# LiveOIBench Crawler

This repository contains scripts to crawl and parse problems from various Informatics Olympiad contests. The contests to be crawled and their metadata are listed in the provided CSV file.

## Environment Variables

Before running any scripts, export the following environment variables:

```bash
export HOME_DIR="/path/to/your/data/directory"
export CSES_USERNAME="your_cses_username"
export CSES_PASSWORD="your_cses_password"
export LOJ_USERNAME="your_loj_username"
export LOJ_PASSWORD="your_loj_password"
```

- `HOME_DIR`: Base directory for all crawled/restructured/parsed data.
- `CSES_USERNAME` / `CSES_PASSWORD`: Credentials for the CSES scraper.
- `LOJ_USERNAME` / `LOJ_PASSWORD`: Credentials for the LOJ scraper.

## Getting Started

To add support for crawling a new contest, follow these steps:

### 1. Extend the Base Crawler Class

Create a new crawler class by extending the base crawler (`BaseCrawler`) and implement the following methods:

- **`crawl()`**

  This method retrieves problems from the contest website. As contest formats may vary across different years, the recommended workflow is:

  - Fetch the target webpage.
  - Use ChatGPT to extract downloadable links automatically.

- **`restructure()`**

  Organizes downloaded files into the standardized directory structure shown below:

  ```
  <year>/
  ├── <contest_name>/
  │   ├── <task_name>/
  │   │   ├── statements/           # Required
  │   │   ├── translations/         # Optional
  │   │   ├── graders/              # Optional
  │   │   ├── tests/                # Required
  │   │   ├── attachments/          # Optional
  │   │   ├── solutions/
  │   │   │   ├── Codes/
  │   │   │   │   ├── correct/           # Required
  │   │   │   │   ├── incorrect/         # Optional
  │   │   │   │   ├── time_limit/        # Optional
  │   │   │   │   └── runtime_error/     # Optional
  │   │   │   ├── editorial.raw_format
  │   │   │   └── editorial.md           # Optional, as needed
  │   │   ├── subtasks.json
  │   │   └── problem.json
  │   ├── results
  │   │       ├── result.csv
  │   └── meta_info.json             # Contains date ("YYYY-MM") and task info
  ```

  Utilize the provided classes `Contest` and `Task` from `contest.py` to facilitate this process.

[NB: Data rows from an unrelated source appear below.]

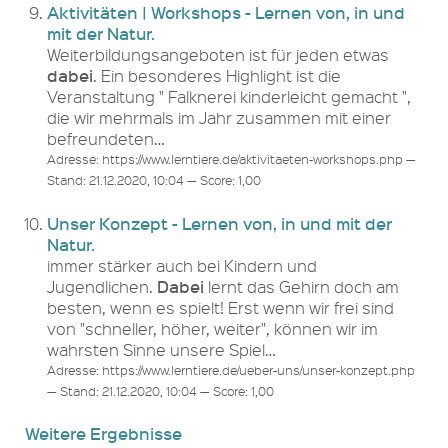
Aktivitäten | Workshops - Lernen von, in und
mit der Natur.
Weiterbildungsangeboten ist für jeden etwas
dabei
. Ein besonderes Highlight ist die
Veranstaltung " Falknerei kinderleicht gemacht ",
die wir mehrmals im Jahr zusammen mit einer
befreundeten…
Adresse: https://www.lerntiere.de/aktivitaeten-workshops.php —
Stand: 21.12.2020, 10:04 — Score: 1,00
Unser Konzept - Lernen von, in und mit der
Natur.
immer stärker auch bei Kindern und
Dabei
Jugendlichen.
lernt das Gehirn doch am
besten, wenn es spielt! Erst wenn wir frei sind
von "schneller, höher, weiter", können wir im
wahrsten Sinne unsere Spiel…
Adresse: https://www.lerntiere.de/ueber-uns/unser-konzept.php
— Stand: 21.12.2020, 10:04 — Score: 1,00
Weitere Ergebnisse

Even for the same competition, the folder structure will be different across years. You may have to write a function for each contest if they don't share the same structure.
  
  **`problem.json`**
  ```
  {
    "task": "{task_name}",
    "time_limit": x.xx, (seconds)
    "memory_limit": xxx, (MB)
    "task_type": "Batch", "Interactive", "Communication", or, "Output_only",
  }
  ```
  **`subtasks.json`**
  ```
  {
    "0": {"score":0, "testcases": ["0-01"], "task": "Subtask 0"},
    "1": {"score": 30, "testcases": ["1-01", "1-02", "1-03", "1-04", "1-05"], "task": "Subtask 1"},
    "2": {"score": 70, "testcases": ["2-01", "2-02", "2-03", "2-04", "2-05", "2-06", "2-07", "2-08", "2-09", "2-10", "2-11"], "task": "Subtask 2"},
  }
  ```
  This subtasks.json file means that there are two subtasks for this problem Subtask 1 (30 points) and Subtask 2 (70 points). Usually, Subtask 0 is the sample input and output. A solution will score 30 points if it passes all the test cases assocated with Subtask 1. Similarly, if it passes all the test cases in Subtasks 2, it will score 70 points. 
  
  Its test folder should look something like this:
  ```
  0-01.in
  0-01.out
  1-01.in
  1-02.out
  ...
  ```
  Base on the task type, the test folder may look differently. The interactive tasks sometimes will only have the input files. In utils.py, there are some helper functions to convert different types of subtasks and tests folder into subtasks.json. You may need to write your own functions to create your own subtasks.json.  
- **`parse()`**

  Converts problem statements and solutions (PDF/HTML/...) into Markdown format. At present, PDF parsing via marker_converter is supported. However, we are still exploring different ways we can parse. The marker_converter can be connected to Gemini-2.0-Flash (up to 1500 free requests/day), you need to provide a Google API Key to the converter.

## Implementation Details

- Refer to scripts located in the `src` folder for examples of crawling and restructuring tasks.
- Utility functions are available in `utils.py`. Feel free to add new functions here.
- Do not modify existing functions in `contest.py` and `utils.py`, as they are shared across different crawlers. If you have suggestions for improvements or changes, please open an issue.